By the end of the year, ATSG will have seven aircraft it needs to find homes for due to delays in redeployments and modifications, says Jon Hete, president and chief executive of ATSG. He says that the medium widebody freighter market for ACMI agreements is the most short-term focused it has been in his nine years with the company, with shorter contracts and longer time between aircraft returns and redeployments.

In August, the airline had four of six Boeing 767-300s in full ACMI service, and the remaining two were scheduled to be deployed at the end of August to two different customers. Both of those transactions were delayed to October.

Furthermore, one of the Boeing 767-300s aircraft in service was returned in September along with a Boeing 767-200 that came back in October from Asia because of regulatory issues. Two other Boeing 767-200s headed for Asia in October were delayed for deployment in the quarter and another customer will return two more in early 2013 from a dry lease.

As a result, Hete says the delays have caused the company to adjust its EBITDA (earnings before interest, tax, depreciation and amortisation) goal for 2012 to $160 million, down from $170 million in August. About $40 million will come from the fourth quarter.
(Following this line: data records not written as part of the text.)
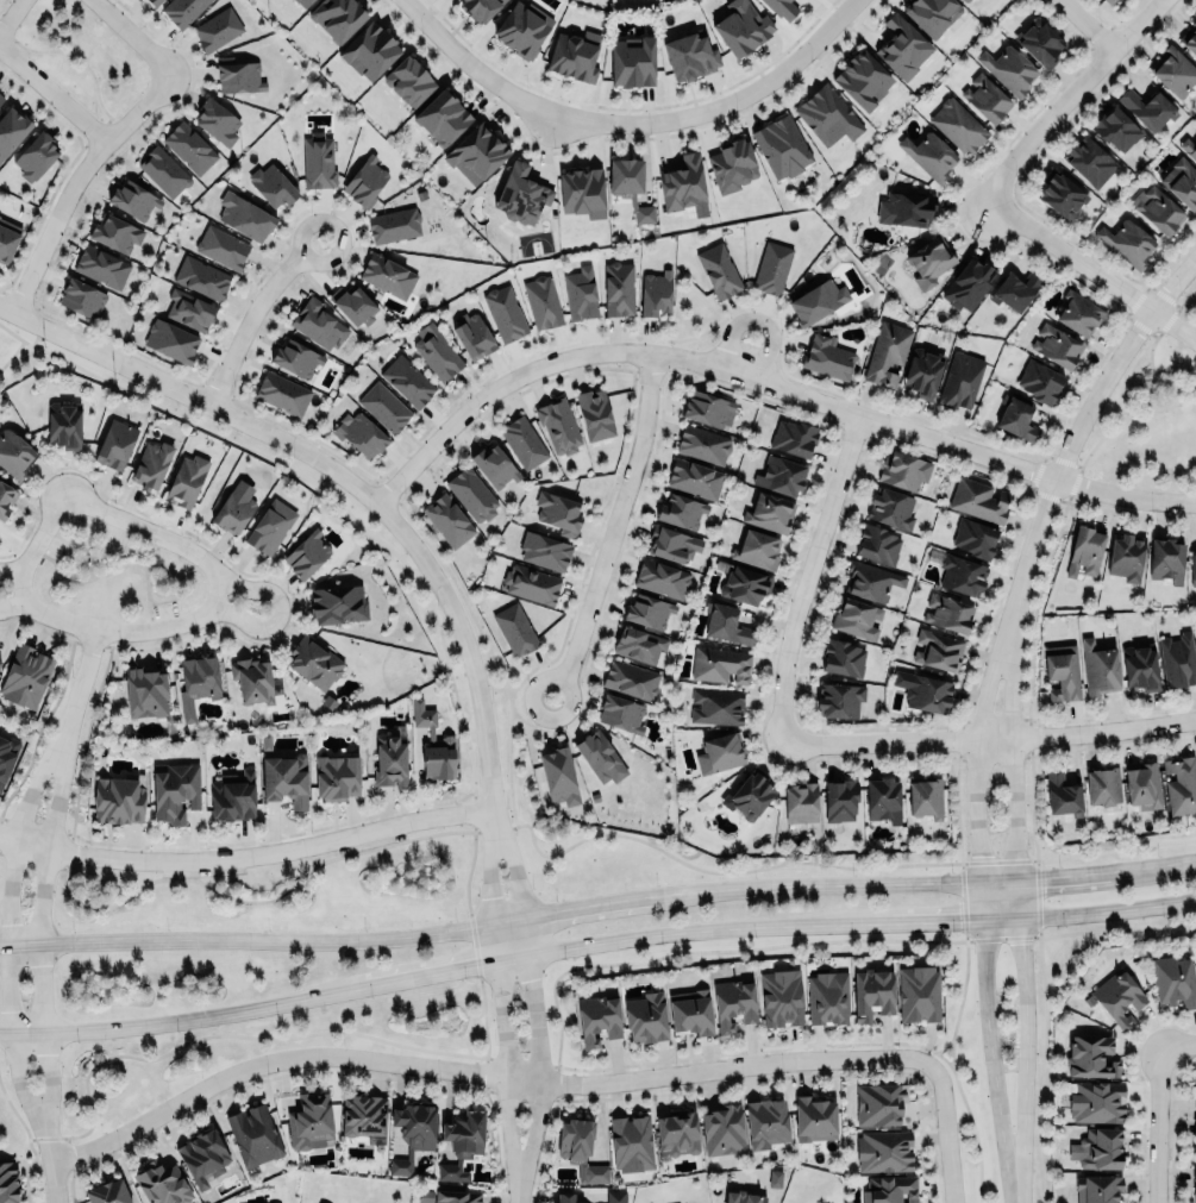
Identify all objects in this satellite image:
building: (965, 0)
building: (154, 1)
building: (1107, 1)
building: (302, 3)
building: (479, 7)
building: (782, 7)
building: (182, 10)
building: (931, 13)
road: (11, 15)
building: (337, 16)
building: (741, 26)
road: (1078, 27)
building: (522, 28)
building: (216, 29)
road: (134, 37)
building: (1189, 37)
building: (1040, 41)
building: (902, 46)
building: (368, 48)
building: (689, 52)
building: (574, 54)
building: (632, 60)
road: (475, 67)
building: (1008, 67)
building: (1174, 70)
building: (238, 76)
building: (862, 77)
building: (408, 79)
road: (53, 93)
road: (1068, 95)
building: (1, 97)
building: (985, 97)
road: (725, 102)
building: (1147, 106)
building: (827, 114)
building: (441, 115)
building: (217, 120)
building: (957, 124)
building: (11, 127)
building: (1115, 127)
building: (782, 145)
building: (189, 147)
building: (1188, 147)
building: (476, 153)
building: (929, 153)
building: (35, 154)
building: (317, 159)
building: (1089, 161)
building: (732, 164)
building: (164, 170)
road: (74, 179)
building: (364, 179)
building: (1182, 180)
building: (273, 183)
building: (684, 184)
building: (631, 187)
building: (520, 192)
building: (582, 192)
building: (1061, 194)
building: (133, 199)
building: (905, 207)
building: (1158, 209)
building: (245, 216)
building: (394, 225)
building: (115, 232)
building: (7, 238)
building: (1127, 241)
building: (223, 246)
building: (929, 261)
building: (102, 265)
road: (1085, 266)
building: (771, 267)
building: (719, 270)
building: (387, 275)
building: (202, 276)
building: (968, 283)
building: (618, 288)
building: (1015, 290)
building: (655, 291)
building: (581, 292)
building: (83, 297)
building: (817, 299)
building: (542, 302)
building: (353, 303)
building: (190, 308)
building: (505, 311)
building: (1080, 313)
road: (255, 314)
road: (757, 321)
building: (318, 322)
building: (472, 335)
building: (171, 339)
road: (22, 342)
building: (1056, 345)
building: (886, 352)
building: (437, 354)
building: (827, 356)
building: (296, 357)
building: (921, 371)
building: (960, 379)
building: (408, 380)
road: (766, 380)
building: (1039, 380)
building: (281, 392)
building: (383, 405)
building: (708, 407)
building: (595, 413)
building: (1016, 417)
park: (1150, 421)
road: (1079, 422)
building: (559, 425)
building: (64, 426)
building: (361, 433)
building: (792, 437)
building: (523, 441)
building: (116, 443)
building: (702, 444)
building: (14, 454)
building: (151, 464)
building: (494, 466)
building: (903, 469)
building: (781, 474)
road: (340, 475)
building: (695, 477)
building: (186, 479)
building: (471, 493)
building: (6, 498)
building: (978, 498)
building: (890, 506)
building: (232, 509)
building: (681, 510)
building: (558, 511)
building: (769, 511)
road: (102, 512)
building: (447, 518)
building: (270, 525)
road: (613, 529)
building: (972, 535)
building: (672, 542)
building: (876, 543)
building: (757, 548)
building: (1085, 548)
building: (544, 549)
building: (306, 553)
building: (1126, 555)
building: (1165, 556)
building: (1193, 568)
road: (10, 569)
building: (962, 573)
building: (661, 577)
road: (806, 577)
building: (870, 580)
building: (531, 583)
building: (744, 584)
road: (248, 588)
building: (337, 603)
road: (12, 604)
building: (648, 609)
building: (947, 612)
building: (855, 617)
road: (240, 619)
building: (726, 623)
building: (1195, 624)
building: (514, 628)
road: (115, 629)
building: (638, 643)
building: (937, 649)
building: (843, 658)
building: (1177, 659)
building: (1, 661)
building: (314, 662)
building: (720, 664)
building: (1098, 667)
building: (1140, 667)
building: (1061, 673)
building: (25, 676)
building: (251, 679)
building: (630, 679)
building: (197, 683)
road: (79, 685)
building: (145, 692)
building: (927, 692)
road: (512, 693)
building: (839, 699)
building: (716, 705)
building: (620, 711)
building: (446, 739)
road: (988, 739)
road: (974, 745)
road: (1010, 747)
building: (720, 752)
building: (597, 753)
building: (6, 756)
building: (389, 760)
building: (558, 775)
building: (336, 777)
building: (284, 779)
building: (1141, 783)
building: (1180, 785)
building: (1103, 786)
building: (174, 790)
building: (232, 794)
building: (749, 795)
building: (1062, 795)
building: (925, 797)
building: (839, 798)
building: (883, 798)
building: (117, 799)
building: (800, 801)
road: (588, 836)
road: (247, 856)
road: (1172, 863)
road: (1063, 876)
road: (813, 885)
road: (1019, 898)
road: (1108, 906)
road: (570, 907)
road: (931, 918)
road: (1089, 930)
road: (683, 931)
road: (7, 934)
road: (39, 936)
road: (246, 938)
building: (1195, 954)
road: (444, 971)
building: (1174, 980)
building: (871, 992)
building: (917, 993)
building: (1118, 996)
building: (780, 997)
building: (827, 998)
building: (733, 1003)
road: (961, 1003)
road: (531, 1004)
road: (500, 1005)
building: (690, 1012)
building: (598, 1017)
building: (645, 1017)
road: (182, 1018)
road: (990, 1030)
road: (201, 1038)
road: (1177, 1045)
road: (1018, 1046)
road: (935, 1050)
building: (1092, 1057)
road: (482, 1073)
building: (1195, 1090)
building: (1195, 1096)
building: (1096, 1101)
building: (879, 1103)
building: (362, 1115)
building: (813, 1118)
building: (309, 1121)
building: (766, 1122)
road: (1155, 1125)
building: (1194, 1125)
building: (724, 1130)
building: (412, 1132)
road: (946, 1133)
building: (676, 1134)
building: (253, 1135)
building: (461, 1141)
building: (630, 1142)
building: (1098, 1148)
building: (580, 1150)
building: (884, 1151)
building: (203, 1157)
road: (53, 1166)
building: (1194, 1172)
building: (8, 1182)
building: (162, 1182)
building: (1098, 1188)
building: (890, 1189)
road: (1013, 1190)
building: (107, 1192)
building: (1194, 1194)
building: (456, 1196)
building: (615, 1196)
building: (743, 1197)
building: (566, 1198)
building: (317, 1202)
The ACMI unit's third quarter revenues dipped to $102.9 million in the third quarter of 2012 from $118.9 million in the previous year, excluding fuel and reimbursed expenses. Revenues from the third quarter of 2011 in the unit included $24.2 in airline services revenues from D.B. Schenker, which ended its contract prematurely in 2011 after shedding its US freight network.

Third quarter block ACMI block hours decreased 16% from the third quarter of 2011. When excluding those operated for Schenker in the third quarter of 2011, block hours increase by 6%.